Earlier this week, Pottermore released the latest writing on the History of Magic in North America and made clear that after the last installment JK Rowling either disagreed with the critiques from readers or ignored them completely. In her latest piece, JK Rowling describes the history of Ilvermorny, the only wizarding school of note in a country roughly the size of all of Europe – which manages to have three distinct wizarding schools – but I digress. Ilvermorny’s history begins not with Indigenous Americans, but in Europe, Ireland specifically. While the story is entertaining and well-written it seems to be written without the heart or imagination that made the wizarding world so inviting to millions of readers in the first place.
On #WizardTeam we often talk about what isn’t there, the backstory of Vernon and Marge to make them two of the most abusive and miserable people in the history of literature, the decisions Harry doesn’t make as much as the decisions he does. We talk about the clues of Hermione’s blackness in the absence of explicit language. How Blaise and Dean may have connected over similarities that greatly overpowered their differences. Hints to Dumbledore’s homosexuality that had previously only existed in Rowling’s imagination.
We should not have to fill in these blanks when it comes to her newer writings as it should be clear that not only have POC been present throughout the entire history of America, they were present even before that history began. It is deeply troubling that in terms of this new canon, Native American contributions to the wizarding world have been treated as an afterthought, used as the seasoning to bring flavor and color into a story that revolves around a European character.
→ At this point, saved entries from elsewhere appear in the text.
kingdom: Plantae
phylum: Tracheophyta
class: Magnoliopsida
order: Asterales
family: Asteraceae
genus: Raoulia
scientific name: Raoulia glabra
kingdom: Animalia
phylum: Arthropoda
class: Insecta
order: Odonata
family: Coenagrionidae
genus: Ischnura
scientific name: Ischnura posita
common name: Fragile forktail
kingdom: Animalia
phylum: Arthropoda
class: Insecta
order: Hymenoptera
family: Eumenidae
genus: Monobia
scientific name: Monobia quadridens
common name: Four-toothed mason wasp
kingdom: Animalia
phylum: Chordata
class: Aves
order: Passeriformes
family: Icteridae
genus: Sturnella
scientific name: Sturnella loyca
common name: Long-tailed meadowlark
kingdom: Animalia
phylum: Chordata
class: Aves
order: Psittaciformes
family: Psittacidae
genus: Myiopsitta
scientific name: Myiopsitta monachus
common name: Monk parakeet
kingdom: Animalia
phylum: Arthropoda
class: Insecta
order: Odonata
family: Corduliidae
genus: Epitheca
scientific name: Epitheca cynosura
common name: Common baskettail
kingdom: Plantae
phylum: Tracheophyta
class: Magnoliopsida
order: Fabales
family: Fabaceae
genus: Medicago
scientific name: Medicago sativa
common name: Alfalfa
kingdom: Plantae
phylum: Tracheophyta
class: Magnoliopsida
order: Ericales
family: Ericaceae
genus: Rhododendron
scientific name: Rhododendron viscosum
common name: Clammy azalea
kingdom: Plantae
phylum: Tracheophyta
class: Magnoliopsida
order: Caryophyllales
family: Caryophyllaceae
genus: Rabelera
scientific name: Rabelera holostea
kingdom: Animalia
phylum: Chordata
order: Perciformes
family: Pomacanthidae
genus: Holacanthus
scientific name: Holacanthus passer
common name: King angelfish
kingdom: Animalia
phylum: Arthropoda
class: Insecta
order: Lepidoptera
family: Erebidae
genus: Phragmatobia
It is clear that we expect more from Jo as devoted fans and giving patrons, but what is unclear is if it is fair to place these expectations on her as a creator. After Ilvermorny, I have come to the conclusion that it is not only fair to expect inclusion in this world, it is owed to us. In writing Harry Potter, Rowling had a specific story to tell and in all of her proclamations that the story concluded with the Deathly Hallows, she also proclaimed that the Wizarding World occupied a fixed time and place. In coming back to this world with Fantastic Beasts and Where to Find Them, Rowling has not only brought in a new time period and culture, she has brought with her an existing audience with their own identities and cultures that coincide with this world in a variety of ways. When we proclaimed that we were the “Harry Potter Generation”, we proclaimed it worldwide. Across countries, cultures and identities we stuck a flag in the ground of a place built from Rowling’s imagination, and she welcomed us with open arms.
“Whether you come back by page or by the big screen, Hogwarts will always be there to welcome you home.”
In doing so, she promised us that the Wizarding World would always be our home and always be welcoming. Her continued dependence on telling this story through a Eurocentric lens is anything but welcoming. She gives voice to magical creatures while neglecting to mention Native American wizards by name. She speaks of the hardships faced by an Irish immigrant to the new world yet doesn’t expand on the hardships Seraphina Picquery undoubtedly faced as a black woman in the segregated South with ambitions enough to become President of the MACUSA eighty years before Barack Obama became the first Black President of America. What effect did Rappaport’s Law have on Muggle-born witches and wizards? How did going to an integrated school affect, not just the lives of students at Ilvermorny but their relationship to the wider world? These are stories that deserve to be told and celebrated and not an afterthought.
“My heroes are always people who feel themselves to be set apart, stigmatized or othered. That’s at the heart of most of what I write.”
Harry Potter has become one of the most widely purchased properties in entertainment history, worth over $15 billion, over 400 million copies of the series sold worldwide, translated into 67 different languages.That success is not achieved without people of color. We buy the books (multiple copies sometimes), we own the movies, we visit the theme parks, we have branded ourselves because of our love for this story. While being left out of the original text was disappointing it was also understandable, this was a story told by a woman coming from a particular worldview and writing to an anonymous reader that did not exist. Now not only do her readers exist but we are vocal and easily recognized. We can be broken down by marketers into endless demographic groups, we exist and yet we are not shown in this world. This erasure of POC from the narrative after we have shown ourselves to be deeply connected and involved in this series only serves to actively alienate us from a world we so long to be apart of.
We have taken Harry Potter, a green-eyed boy from Godric’s Hallow into our hearts. This is why it hurts so much when it feels that JK Rowling hasn’t taken us into hers.